Gib aus dem Seitenauszug über die Kühlung der PS4 Pro den Abschnitt zwischen "Ich nehme dafür" und "SuntuIeu (12. Dezember 2017)" wörtlich wieder, beide Stellen eingeschlossen.

SEITENAUSZUG:
★ ★ ★ ★ ★ ★ ★

Ja die kannst Du hernehmen und dann die noch dazu bestellen:
Akasa AK-TT12-80 - beidseitig selbstklebende: Amazon.de: Computer & Zubehor

Doch bestell besser gleich Die hier:
8 Stuck Aluminium VGA-RAM Kuhler/Heatsink 18: Amazon.de: Computer & Zubehor

Nicht verrückt machen lassen wegen der Rezessionen wo der Kleber bemängelt wird. Der hält nur nicht, wenn man die Rambausteine vorher nicht sauber macht.
Ich nehme dafür reines Waschbenzin, meist das hier: Klax Waschbenzin dauerhaft gunstig online kaufen | dm.de
Ist gut und für die Menge an Inhalt günstig 

An zwei Kühlern musst Du etwas feilen, da sie sonst mit der APU Halterung kollidieren, Sie liegen aber trotzdem noch komplett auf dem Ram auf, also keine Sorge.


----------



## SuntuIeu (12. Dezember 2017)

*AW: Ps4 pro laut wärmeleitpaste tauschen?*

@ARCdefender

Wenn ich zB nur der Lüfter einbaue der die Luft rausschickt und kein Loch oben über den Ps4 Lüfter. Was hälst du davon? Ich habe wirklich keine Lust das Blech auszufräsen bzw 'Xclamp' wegzumachen.


----------



## ARCdefender (12. Dezember 2017)

★ ★ ★ ★ ★ ★ ★

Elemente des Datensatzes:
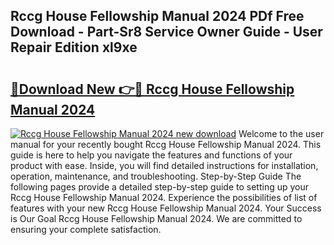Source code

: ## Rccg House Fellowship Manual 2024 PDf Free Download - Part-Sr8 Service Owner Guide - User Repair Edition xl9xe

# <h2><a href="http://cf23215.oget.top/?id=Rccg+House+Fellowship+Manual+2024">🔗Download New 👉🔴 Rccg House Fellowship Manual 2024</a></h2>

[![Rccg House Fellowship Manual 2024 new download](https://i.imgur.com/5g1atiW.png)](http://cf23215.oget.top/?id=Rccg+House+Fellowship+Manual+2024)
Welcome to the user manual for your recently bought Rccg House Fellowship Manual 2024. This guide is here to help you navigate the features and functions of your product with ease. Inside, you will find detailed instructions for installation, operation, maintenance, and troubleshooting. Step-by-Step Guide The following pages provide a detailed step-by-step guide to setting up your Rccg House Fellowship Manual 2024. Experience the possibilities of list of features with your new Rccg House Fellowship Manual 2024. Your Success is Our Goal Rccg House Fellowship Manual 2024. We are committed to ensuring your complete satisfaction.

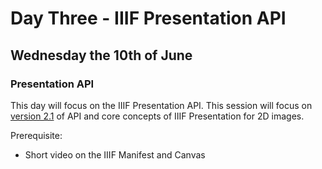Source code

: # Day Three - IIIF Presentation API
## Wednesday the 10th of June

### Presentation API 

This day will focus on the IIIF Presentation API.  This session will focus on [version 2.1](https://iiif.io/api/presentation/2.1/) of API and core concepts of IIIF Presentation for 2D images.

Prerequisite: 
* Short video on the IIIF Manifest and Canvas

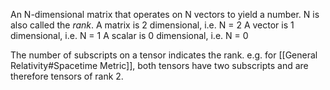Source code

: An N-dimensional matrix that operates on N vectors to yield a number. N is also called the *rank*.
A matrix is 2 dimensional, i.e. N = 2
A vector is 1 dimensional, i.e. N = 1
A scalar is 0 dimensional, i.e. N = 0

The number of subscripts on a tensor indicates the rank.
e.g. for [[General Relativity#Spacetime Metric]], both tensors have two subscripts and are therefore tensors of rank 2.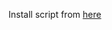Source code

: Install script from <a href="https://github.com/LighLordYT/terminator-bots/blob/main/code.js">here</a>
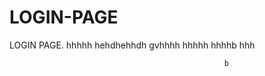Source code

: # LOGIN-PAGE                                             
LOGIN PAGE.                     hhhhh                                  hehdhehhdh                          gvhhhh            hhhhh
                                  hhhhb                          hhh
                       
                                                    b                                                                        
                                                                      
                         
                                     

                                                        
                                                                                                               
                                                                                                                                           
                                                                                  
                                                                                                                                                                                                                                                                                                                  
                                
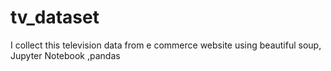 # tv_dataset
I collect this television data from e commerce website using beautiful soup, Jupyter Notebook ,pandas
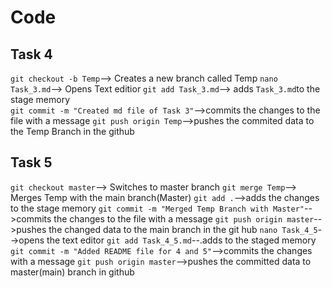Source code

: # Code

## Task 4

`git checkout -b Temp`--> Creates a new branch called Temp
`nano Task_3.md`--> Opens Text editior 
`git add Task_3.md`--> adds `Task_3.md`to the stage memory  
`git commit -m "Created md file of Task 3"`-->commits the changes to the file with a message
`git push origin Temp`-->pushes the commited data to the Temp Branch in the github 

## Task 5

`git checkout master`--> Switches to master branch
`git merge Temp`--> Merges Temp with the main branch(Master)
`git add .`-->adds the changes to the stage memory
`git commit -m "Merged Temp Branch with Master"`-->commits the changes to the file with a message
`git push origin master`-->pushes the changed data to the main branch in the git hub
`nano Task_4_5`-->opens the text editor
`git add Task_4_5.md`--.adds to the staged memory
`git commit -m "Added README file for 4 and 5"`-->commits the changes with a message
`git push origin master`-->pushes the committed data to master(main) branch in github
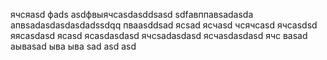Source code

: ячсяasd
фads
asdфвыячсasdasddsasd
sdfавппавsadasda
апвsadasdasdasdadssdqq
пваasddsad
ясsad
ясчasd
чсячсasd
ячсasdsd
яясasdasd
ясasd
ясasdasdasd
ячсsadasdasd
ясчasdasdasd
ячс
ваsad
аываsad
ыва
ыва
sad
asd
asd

★ ★ ★ ★ ★ ★ ★

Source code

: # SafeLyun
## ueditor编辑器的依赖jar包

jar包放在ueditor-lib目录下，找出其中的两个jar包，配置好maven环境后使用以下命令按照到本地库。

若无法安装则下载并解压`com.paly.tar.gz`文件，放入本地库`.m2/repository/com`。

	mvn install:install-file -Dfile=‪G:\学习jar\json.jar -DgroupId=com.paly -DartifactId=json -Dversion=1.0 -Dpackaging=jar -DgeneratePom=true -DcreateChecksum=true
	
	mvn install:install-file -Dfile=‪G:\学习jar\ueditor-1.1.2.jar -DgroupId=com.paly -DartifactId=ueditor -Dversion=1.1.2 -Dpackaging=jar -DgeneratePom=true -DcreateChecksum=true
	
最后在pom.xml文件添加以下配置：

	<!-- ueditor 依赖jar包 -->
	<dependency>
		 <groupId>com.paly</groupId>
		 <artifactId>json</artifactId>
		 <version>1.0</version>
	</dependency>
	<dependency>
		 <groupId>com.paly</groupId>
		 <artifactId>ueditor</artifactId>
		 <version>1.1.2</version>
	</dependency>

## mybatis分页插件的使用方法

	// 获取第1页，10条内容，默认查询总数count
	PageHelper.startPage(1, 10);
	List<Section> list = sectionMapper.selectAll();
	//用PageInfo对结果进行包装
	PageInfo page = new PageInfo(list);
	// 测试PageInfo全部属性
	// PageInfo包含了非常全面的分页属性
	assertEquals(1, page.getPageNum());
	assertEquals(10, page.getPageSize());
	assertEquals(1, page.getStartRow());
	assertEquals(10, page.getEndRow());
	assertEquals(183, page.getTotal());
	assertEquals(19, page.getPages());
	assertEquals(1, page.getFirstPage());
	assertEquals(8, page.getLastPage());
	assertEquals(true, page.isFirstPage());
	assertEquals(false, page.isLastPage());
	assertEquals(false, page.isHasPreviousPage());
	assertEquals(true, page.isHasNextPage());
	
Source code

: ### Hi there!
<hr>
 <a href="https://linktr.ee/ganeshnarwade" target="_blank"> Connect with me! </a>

★ ★ ★ ★ ★ ★ ★

ERGEBNIS:
Ich nehme dafür reines Waschbenzin, meist das hier: Klax Waschbenzin dauerhaft gunstig online kaufen | dm.de
Ist gut und für die Menge an Inhalt günstig 

An zwei Kühlern musst Du etwas feilen, da sie sonst mit der APU Halterung kollidieren, Sie liegen aber trotzdem noch komplett auf dem Ram auf, also keine Sorge.


----------



## SuntuIeu (12. Dezember 2017)